▶ [Your task] State how many lines of the entries hold the string "України". Reply with the number alone.

(Extracted page text data)
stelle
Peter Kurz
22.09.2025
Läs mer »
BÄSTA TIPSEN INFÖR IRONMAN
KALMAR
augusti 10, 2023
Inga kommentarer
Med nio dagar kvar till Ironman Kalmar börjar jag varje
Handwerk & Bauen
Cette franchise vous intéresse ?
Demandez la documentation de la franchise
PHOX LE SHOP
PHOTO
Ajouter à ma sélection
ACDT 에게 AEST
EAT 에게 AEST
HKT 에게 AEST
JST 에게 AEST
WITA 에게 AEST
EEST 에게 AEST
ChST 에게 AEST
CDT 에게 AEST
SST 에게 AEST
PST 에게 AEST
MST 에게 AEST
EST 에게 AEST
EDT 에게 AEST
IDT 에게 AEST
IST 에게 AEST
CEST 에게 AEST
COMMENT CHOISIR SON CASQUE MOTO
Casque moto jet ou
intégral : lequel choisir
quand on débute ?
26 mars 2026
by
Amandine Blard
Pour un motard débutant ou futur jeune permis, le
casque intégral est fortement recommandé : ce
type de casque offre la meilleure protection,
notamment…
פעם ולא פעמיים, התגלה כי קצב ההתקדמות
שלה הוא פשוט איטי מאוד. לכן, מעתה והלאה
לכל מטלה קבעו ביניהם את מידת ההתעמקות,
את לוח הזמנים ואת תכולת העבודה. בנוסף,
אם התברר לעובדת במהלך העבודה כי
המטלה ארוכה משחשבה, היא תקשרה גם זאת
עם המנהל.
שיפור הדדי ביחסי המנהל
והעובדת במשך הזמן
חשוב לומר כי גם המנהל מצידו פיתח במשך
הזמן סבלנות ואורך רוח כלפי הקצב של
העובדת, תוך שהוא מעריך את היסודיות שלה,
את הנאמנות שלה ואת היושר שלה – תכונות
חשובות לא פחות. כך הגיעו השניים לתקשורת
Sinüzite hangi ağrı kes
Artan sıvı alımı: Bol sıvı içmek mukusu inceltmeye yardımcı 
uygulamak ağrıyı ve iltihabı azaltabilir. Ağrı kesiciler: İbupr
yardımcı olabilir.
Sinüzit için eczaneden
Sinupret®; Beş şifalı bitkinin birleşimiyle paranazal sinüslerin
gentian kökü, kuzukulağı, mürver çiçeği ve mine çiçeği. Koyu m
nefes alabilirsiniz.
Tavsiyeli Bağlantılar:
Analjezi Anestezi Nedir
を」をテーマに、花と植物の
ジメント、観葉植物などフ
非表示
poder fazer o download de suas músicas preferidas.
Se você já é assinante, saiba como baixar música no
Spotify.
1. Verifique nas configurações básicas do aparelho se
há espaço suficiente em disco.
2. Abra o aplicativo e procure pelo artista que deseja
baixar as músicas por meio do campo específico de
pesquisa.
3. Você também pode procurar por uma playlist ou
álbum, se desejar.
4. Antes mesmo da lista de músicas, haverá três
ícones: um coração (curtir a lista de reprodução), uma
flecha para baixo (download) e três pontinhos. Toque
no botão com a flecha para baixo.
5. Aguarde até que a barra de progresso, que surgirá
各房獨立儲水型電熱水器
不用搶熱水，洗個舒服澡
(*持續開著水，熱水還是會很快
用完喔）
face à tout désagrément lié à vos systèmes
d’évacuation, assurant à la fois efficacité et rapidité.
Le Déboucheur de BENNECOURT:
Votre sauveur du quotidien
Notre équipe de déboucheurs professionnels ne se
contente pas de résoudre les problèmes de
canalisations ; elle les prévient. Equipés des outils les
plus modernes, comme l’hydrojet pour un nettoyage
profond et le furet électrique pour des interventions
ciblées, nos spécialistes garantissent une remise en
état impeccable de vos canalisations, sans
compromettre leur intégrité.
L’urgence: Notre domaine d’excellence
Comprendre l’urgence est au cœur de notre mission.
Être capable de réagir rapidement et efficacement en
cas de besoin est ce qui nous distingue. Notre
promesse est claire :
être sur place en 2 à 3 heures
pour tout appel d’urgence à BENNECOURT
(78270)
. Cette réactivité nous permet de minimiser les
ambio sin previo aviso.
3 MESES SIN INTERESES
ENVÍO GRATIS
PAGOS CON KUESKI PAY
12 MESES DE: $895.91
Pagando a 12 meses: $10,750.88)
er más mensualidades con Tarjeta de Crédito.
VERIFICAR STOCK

---

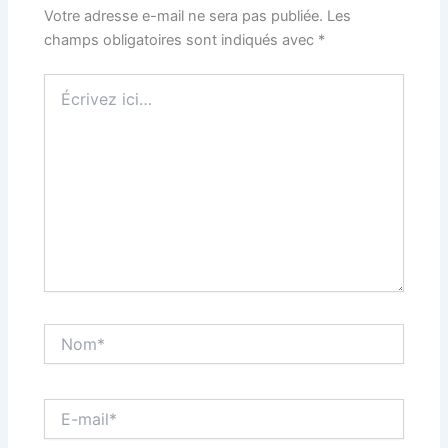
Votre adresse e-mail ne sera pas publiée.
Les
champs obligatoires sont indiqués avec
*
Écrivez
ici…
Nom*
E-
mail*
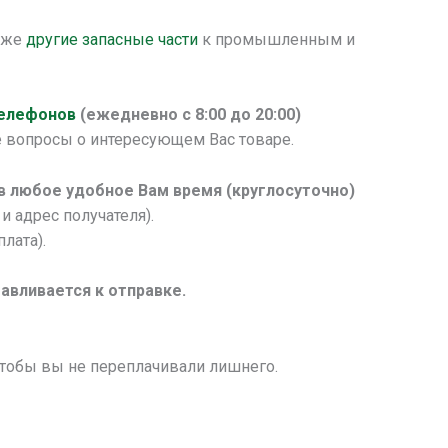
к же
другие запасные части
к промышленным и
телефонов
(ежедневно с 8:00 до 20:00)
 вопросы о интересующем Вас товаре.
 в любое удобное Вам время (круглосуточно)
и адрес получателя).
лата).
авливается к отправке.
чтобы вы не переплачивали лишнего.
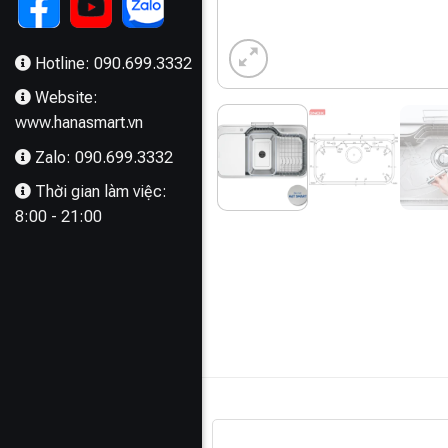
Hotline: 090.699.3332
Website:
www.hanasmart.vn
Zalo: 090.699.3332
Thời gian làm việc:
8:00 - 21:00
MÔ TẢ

* * *

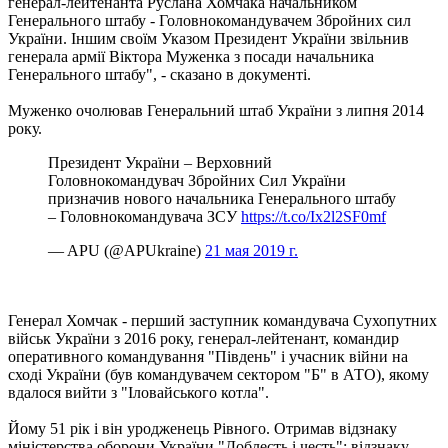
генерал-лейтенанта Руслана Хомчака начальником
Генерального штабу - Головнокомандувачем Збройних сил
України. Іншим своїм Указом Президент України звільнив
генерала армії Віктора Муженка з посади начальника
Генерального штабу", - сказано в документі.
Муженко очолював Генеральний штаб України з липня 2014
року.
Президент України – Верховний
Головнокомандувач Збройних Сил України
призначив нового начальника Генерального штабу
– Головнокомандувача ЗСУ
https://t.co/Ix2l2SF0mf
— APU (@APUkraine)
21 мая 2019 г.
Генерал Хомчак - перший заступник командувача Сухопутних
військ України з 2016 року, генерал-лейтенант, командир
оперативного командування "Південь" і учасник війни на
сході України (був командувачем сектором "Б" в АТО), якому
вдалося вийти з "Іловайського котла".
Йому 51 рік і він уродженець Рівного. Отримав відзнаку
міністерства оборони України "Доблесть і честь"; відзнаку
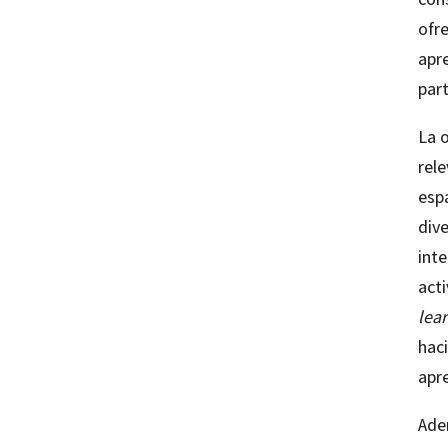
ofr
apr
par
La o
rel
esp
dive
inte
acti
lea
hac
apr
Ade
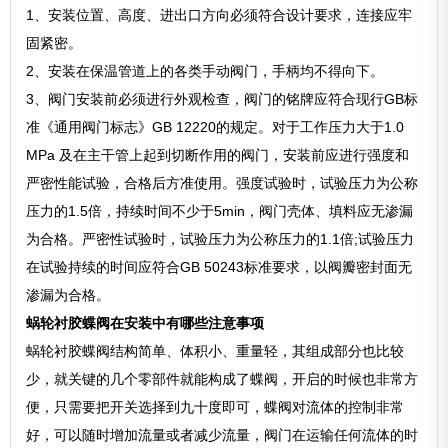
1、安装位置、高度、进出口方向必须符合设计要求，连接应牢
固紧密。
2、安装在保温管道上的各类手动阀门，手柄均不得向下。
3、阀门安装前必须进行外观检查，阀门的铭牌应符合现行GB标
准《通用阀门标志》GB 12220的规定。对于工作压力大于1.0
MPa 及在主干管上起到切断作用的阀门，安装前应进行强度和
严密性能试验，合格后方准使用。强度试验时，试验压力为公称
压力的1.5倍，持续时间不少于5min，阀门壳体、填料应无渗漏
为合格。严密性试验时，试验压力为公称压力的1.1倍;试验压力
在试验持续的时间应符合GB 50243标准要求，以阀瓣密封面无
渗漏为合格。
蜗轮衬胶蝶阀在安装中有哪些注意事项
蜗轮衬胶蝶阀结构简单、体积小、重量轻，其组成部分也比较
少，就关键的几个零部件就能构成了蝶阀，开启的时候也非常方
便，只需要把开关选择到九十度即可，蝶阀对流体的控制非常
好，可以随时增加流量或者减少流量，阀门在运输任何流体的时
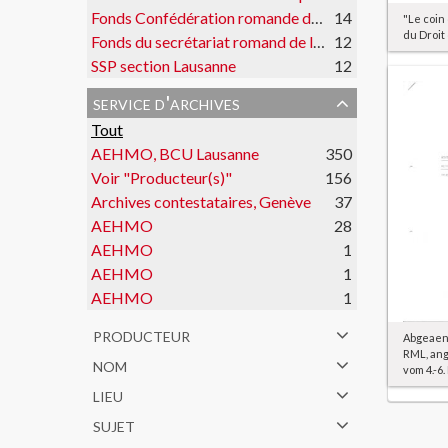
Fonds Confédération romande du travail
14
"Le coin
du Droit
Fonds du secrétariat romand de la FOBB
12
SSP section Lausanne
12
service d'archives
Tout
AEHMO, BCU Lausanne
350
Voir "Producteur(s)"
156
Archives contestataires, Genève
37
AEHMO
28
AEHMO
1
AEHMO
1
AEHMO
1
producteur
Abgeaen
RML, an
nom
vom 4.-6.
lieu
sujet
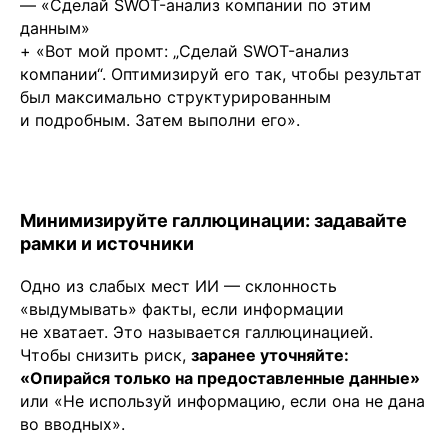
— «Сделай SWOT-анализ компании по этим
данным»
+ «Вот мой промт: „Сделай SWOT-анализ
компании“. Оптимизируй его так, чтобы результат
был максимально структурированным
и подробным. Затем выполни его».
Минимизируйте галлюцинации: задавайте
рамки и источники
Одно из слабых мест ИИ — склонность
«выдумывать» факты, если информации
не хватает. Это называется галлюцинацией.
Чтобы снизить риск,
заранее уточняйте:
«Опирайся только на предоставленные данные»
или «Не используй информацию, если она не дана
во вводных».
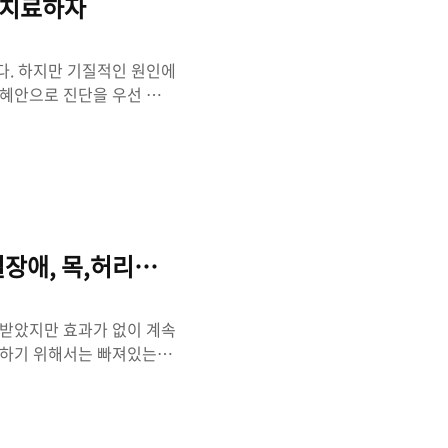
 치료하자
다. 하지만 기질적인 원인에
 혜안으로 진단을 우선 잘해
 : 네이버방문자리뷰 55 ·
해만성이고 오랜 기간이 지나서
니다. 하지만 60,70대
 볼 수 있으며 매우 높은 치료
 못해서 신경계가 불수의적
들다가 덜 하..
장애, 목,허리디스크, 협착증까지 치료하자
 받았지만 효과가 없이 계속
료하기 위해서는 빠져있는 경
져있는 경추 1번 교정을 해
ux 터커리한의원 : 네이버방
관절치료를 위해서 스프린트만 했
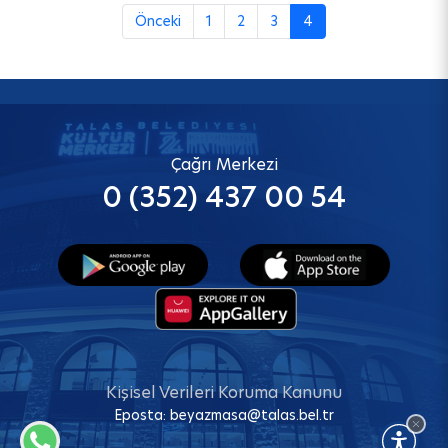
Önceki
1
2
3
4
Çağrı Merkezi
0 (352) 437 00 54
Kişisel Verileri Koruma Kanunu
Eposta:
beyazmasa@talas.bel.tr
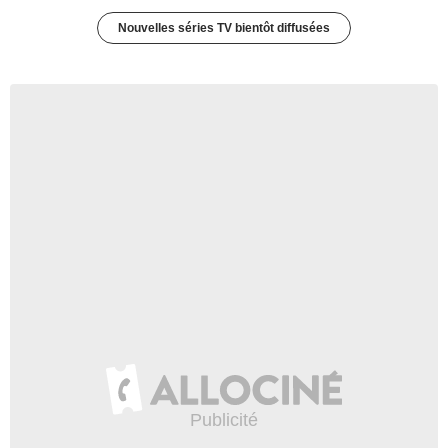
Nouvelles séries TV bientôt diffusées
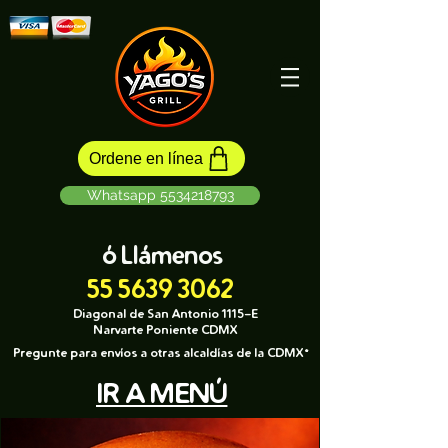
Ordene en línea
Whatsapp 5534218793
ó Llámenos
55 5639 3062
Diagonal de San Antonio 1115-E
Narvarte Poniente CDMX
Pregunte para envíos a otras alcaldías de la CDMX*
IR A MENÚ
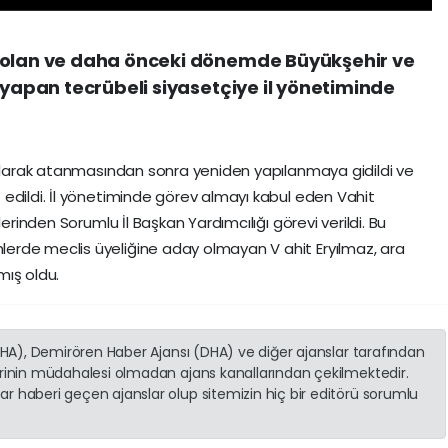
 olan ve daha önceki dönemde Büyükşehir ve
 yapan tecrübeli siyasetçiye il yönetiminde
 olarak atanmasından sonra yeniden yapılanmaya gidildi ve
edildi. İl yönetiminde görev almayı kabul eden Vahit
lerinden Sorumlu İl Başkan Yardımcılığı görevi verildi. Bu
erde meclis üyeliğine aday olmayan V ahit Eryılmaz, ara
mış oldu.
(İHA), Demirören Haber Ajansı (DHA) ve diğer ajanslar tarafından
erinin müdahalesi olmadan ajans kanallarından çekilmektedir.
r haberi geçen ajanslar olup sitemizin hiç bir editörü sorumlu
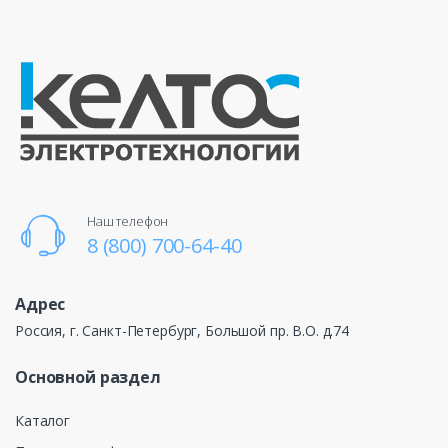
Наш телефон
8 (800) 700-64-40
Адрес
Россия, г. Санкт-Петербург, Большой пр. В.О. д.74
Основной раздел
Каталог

▶ [Task response] 7